Thanks to everyone who has been kind enough to take the time to read and respond. I appreciate it. Trust that I will pay it forward with similar kind favors for someone else!


----------



## Frankawitz (Aug 13, 2008)

We use palm sanders with 80 grit sandpaper, if you use sanding pole paper and rip them in half they fit the pad of the palm sander. I also use 36 grit for heavy oil base paints, but the paint will gum up your sandpaper. we also use wallpaper razor strippers to remove loose paint failures, this works best on plaster, drywall is to soft razors cut right into sheetrock. But we sand the areas down and then when we patch we try to stay off any paint with mud, instead we use M&H Ready Patch Spackling it can be used inside and out, and it gets hard like Durabond and it will bond with painted surfaces better. Hope that helps you out. as for helping HomeOwners without some help Man! can they screw things up sorry:whistling2:
Good luck:thumbsup:


----------



## Filler29 (Mar 21, 2010)

After wallpaper is removed look over the wall and if it looks like there is any adhesives from the old wallpaper left on the wall prime with an oil coverstain before skimcoat. This will eliminate any future problems.


----------



## cazna (Mar 28, 2010)

Those bubble holes, there is a filler product made by red devil called one time, its a very light filler thats good for filling these holes after you prime the walls, then give it a light sand and two top coats over it and usually there gone, you dont seem to need to prime it as plaster or other fillers need to. Very good time saving product, i think its american made? same as zinnser paints, good stuff too.


----------



## josh6106 (Nov 5, 2008)

hey nuge, frankawitz is exactly right. i mud and paint, and have had this problem before, it tends to happen more on ceilings, more heat and humidity in that area, i sand the surface prior to mudding (same reason as frankawitz) mud the area and was told by a benjamin moore rep to use a oil primer, i tend to use bin, because it dries so fast, than apply my two coats of paint. have never had bubbles again. i can remeber doing a job prior and having to paint this 1000 sq ft ceiling six times, not fun.


----------



## nuge (Mar 16, 2010)

Frankawitz and josh6106--do you sand the entire paint/primer layer off all the way down to the mud and sheetrock underneath? Or is just scuffing the surface enough to allow the moisture through? 

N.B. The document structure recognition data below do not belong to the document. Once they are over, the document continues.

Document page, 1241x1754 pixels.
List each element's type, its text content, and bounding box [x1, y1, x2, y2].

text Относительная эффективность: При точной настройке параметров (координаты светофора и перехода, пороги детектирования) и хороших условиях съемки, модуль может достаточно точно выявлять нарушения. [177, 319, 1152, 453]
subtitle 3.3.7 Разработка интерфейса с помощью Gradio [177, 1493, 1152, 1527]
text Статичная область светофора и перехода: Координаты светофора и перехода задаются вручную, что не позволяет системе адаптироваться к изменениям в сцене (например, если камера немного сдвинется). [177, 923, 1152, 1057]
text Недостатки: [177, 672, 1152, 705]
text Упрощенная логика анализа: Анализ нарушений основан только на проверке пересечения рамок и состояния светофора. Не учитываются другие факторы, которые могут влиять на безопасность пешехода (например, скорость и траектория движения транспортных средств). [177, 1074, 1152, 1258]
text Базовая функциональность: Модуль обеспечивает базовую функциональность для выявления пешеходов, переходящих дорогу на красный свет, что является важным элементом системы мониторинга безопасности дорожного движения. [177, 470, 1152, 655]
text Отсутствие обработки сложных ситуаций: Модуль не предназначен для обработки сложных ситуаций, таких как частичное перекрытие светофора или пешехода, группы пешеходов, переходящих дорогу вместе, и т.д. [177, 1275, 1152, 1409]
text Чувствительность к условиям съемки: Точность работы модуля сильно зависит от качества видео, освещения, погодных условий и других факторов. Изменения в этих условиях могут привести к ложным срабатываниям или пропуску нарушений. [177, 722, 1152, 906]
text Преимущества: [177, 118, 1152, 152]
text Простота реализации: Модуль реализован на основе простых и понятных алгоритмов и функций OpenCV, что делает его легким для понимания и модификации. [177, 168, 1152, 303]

I'm doing this right now on a surface that has sort of a satin/eggshell finish so I can skimcoat it. It's a big space and I don't want to spend more time at it than is necessary. The paint/primer is coming totally off in only a few spots. The rest is scuffing nicely and I wonder if this is enough. 

Thanks again!


----------



## josh6106 (Nov 5, 2008)

hey nuge i only sand the spots i'm mudding and only enough to allow the new mud stick to the surface (usually 100 grit) couple scuffs is enough. i tend to do the same amount of coats over painted surfaces, as over drywall. but after you prime the mudded areas, you will see pin holes in the mud. i just put some spackle or wood filler over these pin holes (quicker than putting an extra skim coat over the area) than i put a coat of ceiling paint, only over the areas you primed. when that's dry i coat the whole ceiling . we prime with bin it's a fast drying oil primer. good luck


----------



## 2buckcanuck (Jul 9, 2010)

throw some mud over the area where you know there's pin hole's,wait for minute or two till you see little bubble's appear,then fire another coat over spot again and skim tight,called a double up.


----------



## zack 02 (Aug 27, 2010)

Sounds like not enough mudd on joint. Here lately i have had to fix some joints that were mudded to thin and you could see both sides of joint and it was cracked in the middle 2 cases. It was easier to fix then a humped joint


----------